Role of XML Technologies

Figure 0-1 below depicts the roles and steps necessary to accomplish data  integration using XML technologies. According to this methodology the first step  consists in taking the raw data sources—spreadsheets, text, etc—and converting  them into well-formed XML documents. This is needed to take advantage of all the  other XML technologies which will enable the health provider to integrate  relevant data for its organization.

Once data has been XMLized the next step is to analyze and document its  structure. Within the context of XML technologies this is done by creating the  XML schemas (XSD) for each of the data sources. As we will see, this is  basically another form of doing data modeling, i.e., understanding and  specifying the semantics and syntax of the data, as well as their relationships.

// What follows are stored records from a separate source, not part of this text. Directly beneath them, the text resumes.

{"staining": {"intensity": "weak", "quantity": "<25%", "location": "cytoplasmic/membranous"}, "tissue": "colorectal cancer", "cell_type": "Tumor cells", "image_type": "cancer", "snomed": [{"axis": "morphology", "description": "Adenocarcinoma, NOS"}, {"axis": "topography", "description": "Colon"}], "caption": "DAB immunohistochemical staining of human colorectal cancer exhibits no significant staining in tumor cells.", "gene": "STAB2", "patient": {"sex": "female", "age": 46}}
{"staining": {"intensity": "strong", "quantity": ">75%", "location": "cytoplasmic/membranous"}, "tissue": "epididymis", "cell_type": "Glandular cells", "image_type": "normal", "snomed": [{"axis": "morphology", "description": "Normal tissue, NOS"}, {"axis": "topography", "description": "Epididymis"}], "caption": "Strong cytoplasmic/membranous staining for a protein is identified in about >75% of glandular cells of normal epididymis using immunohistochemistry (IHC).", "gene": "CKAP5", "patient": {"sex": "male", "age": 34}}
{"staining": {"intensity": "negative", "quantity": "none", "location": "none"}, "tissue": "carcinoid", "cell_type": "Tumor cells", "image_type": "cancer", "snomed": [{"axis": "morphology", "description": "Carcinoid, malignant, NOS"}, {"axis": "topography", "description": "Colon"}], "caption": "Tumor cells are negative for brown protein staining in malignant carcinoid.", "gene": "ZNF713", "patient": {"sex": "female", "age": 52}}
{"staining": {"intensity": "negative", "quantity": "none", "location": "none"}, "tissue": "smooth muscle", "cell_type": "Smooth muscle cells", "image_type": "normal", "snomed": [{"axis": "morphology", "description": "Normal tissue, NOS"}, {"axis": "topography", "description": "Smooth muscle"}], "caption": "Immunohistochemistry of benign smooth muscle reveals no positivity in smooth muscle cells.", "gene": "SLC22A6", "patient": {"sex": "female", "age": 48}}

Once the different XSD’s—i.e., the ‘data models’—for each of the data sources  are available the health care provider can begin to align them and generate a  single integrated XSD, i.e., an integrated data model for all of them.

Out of this XSD we can create both the target data base as well as the  specifications for how to recast the XMLized data sources in terms of this new  vocabulary. This transformation from the original data structure into the target  data structure is readily carried out with another XML technology, namely, XML  Style sheet Language/Transformation (XSL/T).

Once the data transformation has taken place the data sources will have a  consistent, common structure but most likely may not be completely free of  redundancies. The assessment of data overlap and its elimination can be  automatically performed using machine learning algorithms. In this book we  describe how a Bayesian predictor approach can determine which records are  duplicate and, therefore, need to be removed from the final data pool.

Figure  0-1.  XML Technologies for Data Integration Roadmap

Once the transformed source data is free of  duplications the health care provider can proceed to upload it into the target  data base.  In this book we show how XML can also facilitate data upload  into data store.

Data Integration Activity Model

Figure 0-2 below shows  the context activity diagram for the entire data integration activity model  using the IDEF0 notation.  The inputs (arrows coming into the box  from the left) for this process are the raw data sources, which can be  spreadsheets, text lists (e.g., tab delimited, or comma delimited files), as  well as any other type of ASCII file containing the data that needs to be  integrated.  The controls (arrows coming from the top into the box) are the goals and  objectives that a given health care provider has with respect to the data to be  integrated.  The output (arrow exiting the box on the right) is the  fully aligned and integrated data once it has undergone the data integration  process.  The mechanisms (arrows coming into the box from the  bottom) are the resources required to accomplish the stated activity.

Figure 0-2.  XML  Technologies for Data Integration Roadmap


Data sources constitute a valuable asset for health care providers. As these  organizations coordinate and combine their activities they need to be able to  reuse their data. Because in most cases data sources are structured in  dissimilar ways the health care provider must first integrate them. XML  technologies provide an easy and efficient way for accomplishing this goal. Most  data sources can be XMLized in a few simple steps. Once in that form their  structure can be defined and documented in the form of schemas (XSDs). From the  individual XSDs the health care provider can generate a common, integrated  specification of the semantics and syntax for all the pertinent data sources.  This specification can generate not only the physical target data base, but  serves to specify the transformations to recast the source data in a form  conformant with the new semantics and syntax. This step is accomplished using  XSL/T. The final step prior to loading the data is to remove redundancies. An  efficient way to do this is to use Bayesian predictor methods. Once the source  data is free of redundancies it can be loaded into the target data repository.  This step can also be accomplished using XML since most commercial RDBMs are now  capable of automatically importing XML documents.